College News & Analysis

Maryland's Taulia Tagovailoa motivated by brother Tua Tagovailoa's star turn with Dolphins

One of the biggest motivating factors behind Taulia Tagovailoa’s decision to transfer from Alabama to Maryland two years ago was to build his own legacy, make his own name and step out of the shadow of his famous older brother and Crimson Tide legend Tua Tagovailoa.

But that doesn’t mean Taulia doesn’t want to talk about his brother. Because right now, with the success that Tua is having with the Miami Dolphins, Taulia believes it only shows that he too can thrive in the NFL.

“He's my older brother, and he's in the league,” Taulia told PFF on Wednesday. “So it's more of a thing where I feel like if he's doing good, I know that I can do it too. But I gotta take care of my stuff in college first.”

Taulia says he hasn’t made a decision about his future yet. He’s a redshirt junior, so he could declare for the 2023 NFL Draft after the season, or he could elect to return to school to continue to build his draft stock.

“Obviously, my biggest dream ever since I played football is to make it to the NFL,” Tagovailoa said. “With my brother, it’s motivation seeing him go out there and playing in the NFL, starting in the NFL and do really good, so it’s motivation for me and that's something that I strive to be like.”

So far, it’s been a good year to be playing quarterback with the last name Tagovailoa.

Tua Tagovailoa is currently PFF’s top-graded NFL passer and has led the Dolphins to a 6-1 record as a starter. Miami lost two games Tagovailoa missed due to a concussion. He ranks first among 39 qualified NFL quarterbacks in clean-pocket passing grade, second in passing grade on deep and intermediate passes, third in adjusted completion percentage and ninth in play-action passing grade. He currently has the fifth-best odds, via BetMGM, to win NFL MVP and earned second-team honors on PFF's midseason All-Pro team.

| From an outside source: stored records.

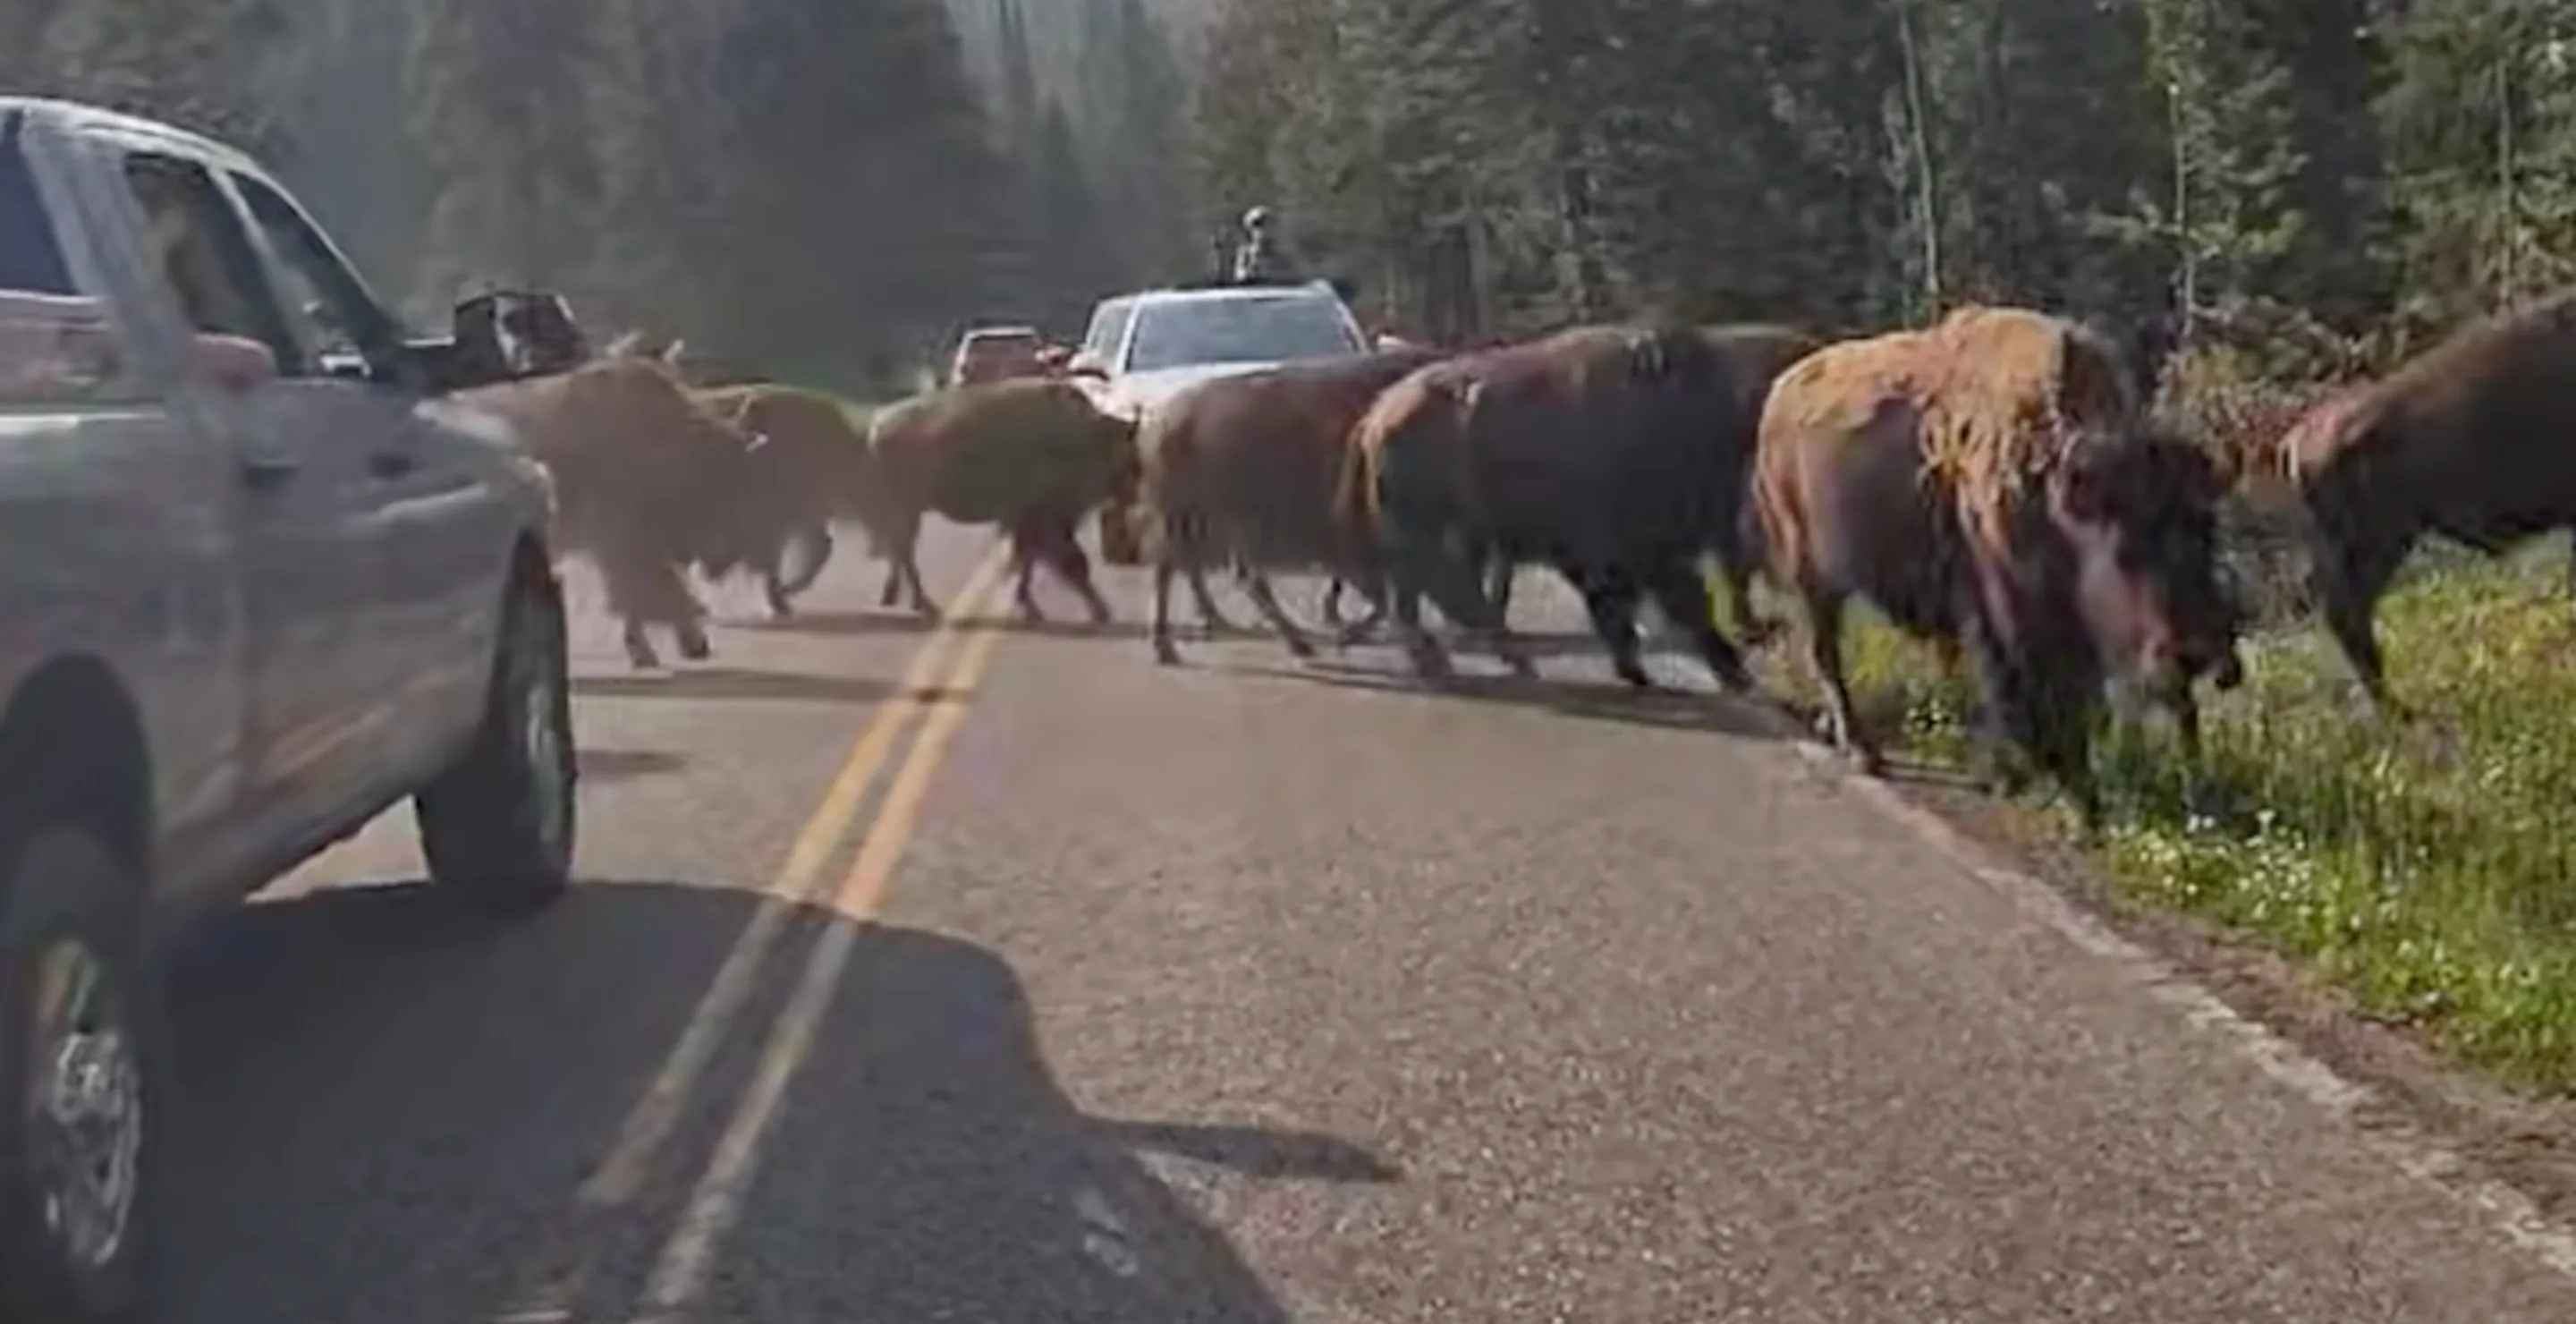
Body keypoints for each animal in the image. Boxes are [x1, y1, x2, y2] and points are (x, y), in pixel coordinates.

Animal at [865, 370, 1138, 618]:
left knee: (900, 549)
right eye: (1127, 455)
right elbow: (1071, 561)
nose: (1132, 492)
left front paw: (1030, 605)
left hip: (908, 510)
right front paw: (1101, 611)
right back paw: (923, 604)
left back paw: (898, 597)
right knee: (903, 550)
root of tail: (878, 424)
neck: (1085, 435)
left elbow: (1030, 560)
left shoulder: (1031, 523)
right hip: (907, 508)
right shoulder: (1043, 519)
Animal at [1143, 344, 1462, 664]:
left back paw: (1266, 634)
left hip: (1222, 518)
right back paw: (1167, 646)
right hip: (1182, 513)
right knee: (1170, 569)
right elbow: (1381, 592)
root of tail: (1164, 419)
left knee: (1234, 574)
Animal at [1339, 323, 1761, 684]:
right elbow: (1680, 603)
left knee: (1436, 590)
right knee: (1430, 591)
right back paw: (1460, 660)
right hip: (1425, 533)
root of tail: (1376, 417)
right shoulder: (1639, 549)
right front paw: (1733, 673)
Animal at [1751, 306, 2235, 824]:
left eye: (2208, 530)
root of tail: (1779, 395)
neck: (2053, 493)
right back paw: (1864, 751)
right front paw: (2048, 788)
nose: (2197, 655)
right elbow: (2026, 699)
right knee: (1826, 653)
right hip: (1811, 576)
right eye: (2124, 548)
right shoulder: (2000, 614)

“It's been a blessing, seeing where they came from, and see where they are now,” Taulia said of Tua and the Dolphins’ performance this season. “He's doing really good and the biggest thing, like I always say, is just seeing him happy, seeing him have fun. Just from watching it on TV and me being there personally, you can tell it's a different vibe in Miami and stuff like that. So it's also very motivating for me. I get to watch him every Sunday. And obviously, I learn things from just watching. Also all the other quarterbacks in the league, too. … Every time I see it on Sunday, I'm ready to get back to work on Monday and go through our week.”

Taulia is putting up his own gaudy numbers at Maryland. With an 87.5 mark, the younger Tagovailoa is the Big Ten’s second-highest-graded passer this season and ranks 13th among 153 qualified FBS signal-callers.

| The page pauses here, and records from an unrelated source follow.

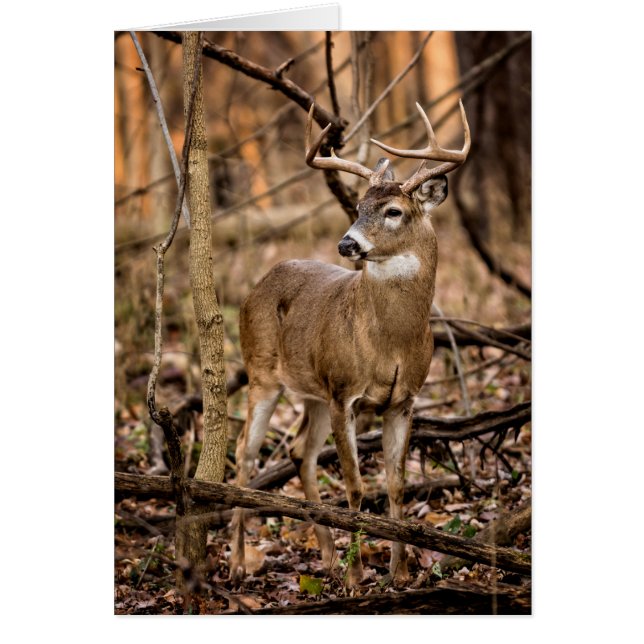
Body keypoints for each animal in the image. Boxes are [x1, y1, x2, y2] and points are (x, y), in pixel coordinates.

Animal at [230, 100, 470, 587]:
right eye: (358, 206)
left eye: (393, 211)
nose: (346, 243)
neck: (390, 343)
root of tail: (257, 286)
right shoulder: (346, 393)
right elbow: (356, 486)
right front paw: (358, 576)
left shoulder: (404, 400)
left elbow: (396, 485)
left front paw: (399, 573)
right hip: (262, 372)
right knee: (245, 453)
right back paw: (238, 564)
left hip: (314, 392)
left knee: (301, 453)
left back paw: (324, 556)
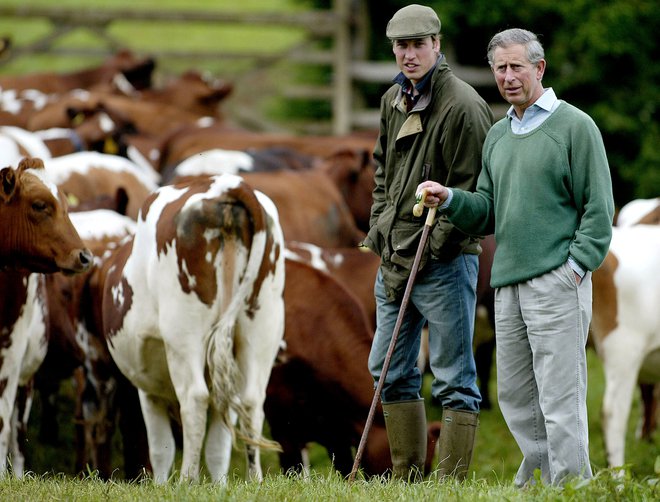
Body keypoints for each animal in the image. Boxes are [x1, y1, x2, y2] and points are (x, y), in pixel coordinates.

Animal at [99, 174, 284, 482]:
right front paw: (220, 485)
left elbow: (160, 449)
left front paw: (162, 485)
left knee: (194, 398)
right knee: (252, 402)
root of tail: (227, 184)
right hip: (261, 327)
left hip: (183, 334)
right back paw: (255, 480)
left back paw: (188, 480)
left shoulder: (148, 390)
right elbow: (218, 448)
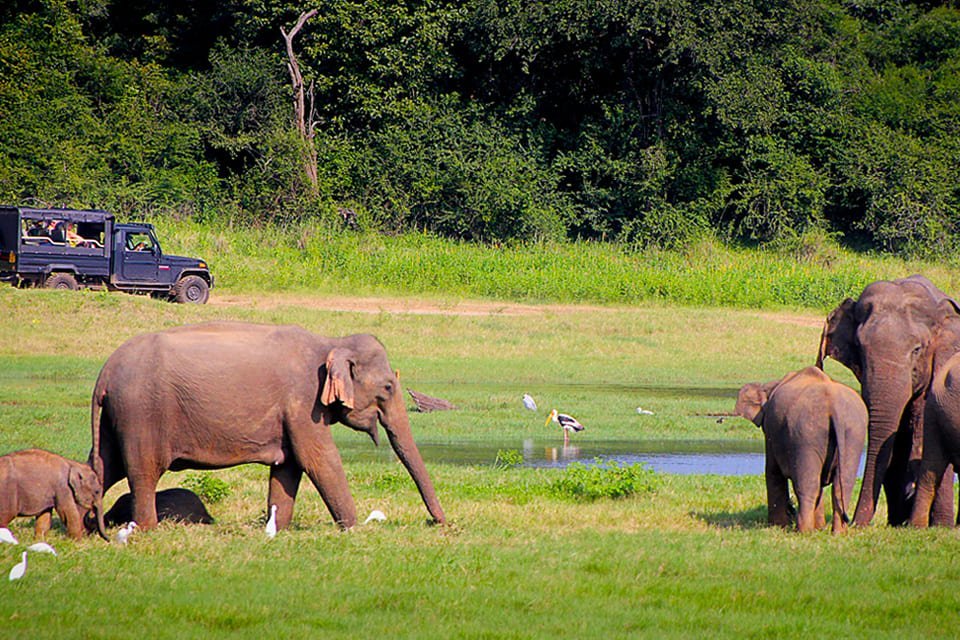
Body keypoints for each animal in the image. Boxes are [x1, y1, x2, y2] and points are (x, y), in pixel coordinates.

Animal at [90, 324, 446, 528]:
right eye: (387, 387)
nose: (439, 523)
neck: (331, 342)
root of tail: (104, 373)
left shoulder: (293, 413)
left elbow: (288, 467)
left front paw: (278, 529)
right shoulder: (303, 402)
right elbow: (318, 459)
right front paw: (355, 528)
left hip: (117, 417)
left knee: (103, 466)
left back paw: (89, 528)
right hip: (142, 414)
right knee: (143, 470)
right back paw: (146, 529)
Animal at [736, 368, 872, 532]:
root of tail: (834, 407)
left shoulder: (770, 430)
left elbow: (772, 471)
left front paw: (778, 526)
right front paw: (819, 527)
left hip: (806, 434)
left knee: (807, 485)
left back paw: (803, 531)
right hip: (853, 433)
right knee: (842, 485)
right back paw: (838, 533)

He ranks second in PFF passing grade when blitzed, sixth in passing grade while under pressure, eighth when blitzed and 16th on intermediate passes. And if you removed his Week 10 performance, when he struggled due to some rainy and windy inclement weather conditions and earned his lowest PFF grade since 2020, he ranks even higher.

Over the past two seasons, he’s ninth among 148 qualified FBS quarterbacks with a 90.6 passing grade.

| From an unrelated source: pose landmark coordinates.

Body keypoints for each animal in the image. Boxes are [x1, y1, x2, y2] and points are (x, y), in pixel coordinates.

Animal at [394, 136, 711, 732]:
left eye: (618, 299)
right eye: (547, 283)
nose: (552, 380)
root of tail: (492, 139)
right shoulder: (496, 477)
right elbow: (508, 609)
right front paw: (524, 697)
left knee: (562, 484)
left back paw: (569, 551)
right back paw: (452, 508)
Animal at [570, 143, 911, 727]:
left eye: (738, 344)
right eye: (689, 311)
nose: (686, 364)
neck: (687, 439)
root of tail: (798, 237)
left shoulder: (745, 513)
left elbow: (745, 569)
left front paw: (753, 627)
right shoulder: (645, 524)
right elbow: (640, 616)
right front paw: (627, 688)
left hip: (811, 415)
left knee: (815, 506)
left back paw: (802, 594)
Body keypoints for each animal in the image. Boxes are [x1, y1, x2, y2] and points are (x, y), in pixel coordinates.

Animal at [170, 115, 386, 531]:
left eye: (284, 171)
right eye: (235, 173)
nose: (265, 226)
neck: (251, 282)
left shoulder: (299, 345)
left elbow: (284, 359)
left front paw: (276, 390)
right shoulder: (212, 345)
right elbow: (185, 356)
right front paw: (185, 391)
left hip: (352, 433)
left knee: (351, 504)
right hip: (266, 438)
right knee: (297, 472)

Tagovailoa is a Terrapin, but he’s taken notice of other former Alabama quarterbacks beyond his brother shining in the NFL in recent years. The Philadelphia EaglesJalen Hurts, who started his career at Alabama before transferring to Oklahoma, is PFF’s second-highest-graded passer this season. Taulia shared a quarterback room with his brother and the New England PatriotsMac Jones, who has struggled this season but was PFF’s highest-graded rookie passer in 2021, while with the Crimson Tide in 2019.

“I'm just blessed that I got to have the opportunity to be in the same room with them,” Tagovailoa said. “Now, I've seen them continue to do their thing, they’re the same person still. Yeah, it's just motivation for me to do the same. Now seeing them do their thing, be very successful in the NFL, all those things play into motivation for me.”

At 6-3, Maryland has a chance to win its most games since 2010, when the team finished 9-3. But the Terps have a tough schedule ahead with No. 14 Penn State on Saturday, No. 2 Ohio State coming to Maryland on Nov. 19 and another home game against Rutgers to close out the season.

“My biggest goals for the season is just to win out,” Tagovailoa said. “We got three more games in the regular season and a bowl game, and my biggest thing, what better way to go out than winning all four games?”

Maryland is a 10-point underdog at Penn State on Saturday. Tagovailoa has a chance to right the ship after a tough showing against Wisconsin against a premier Big Ten rival.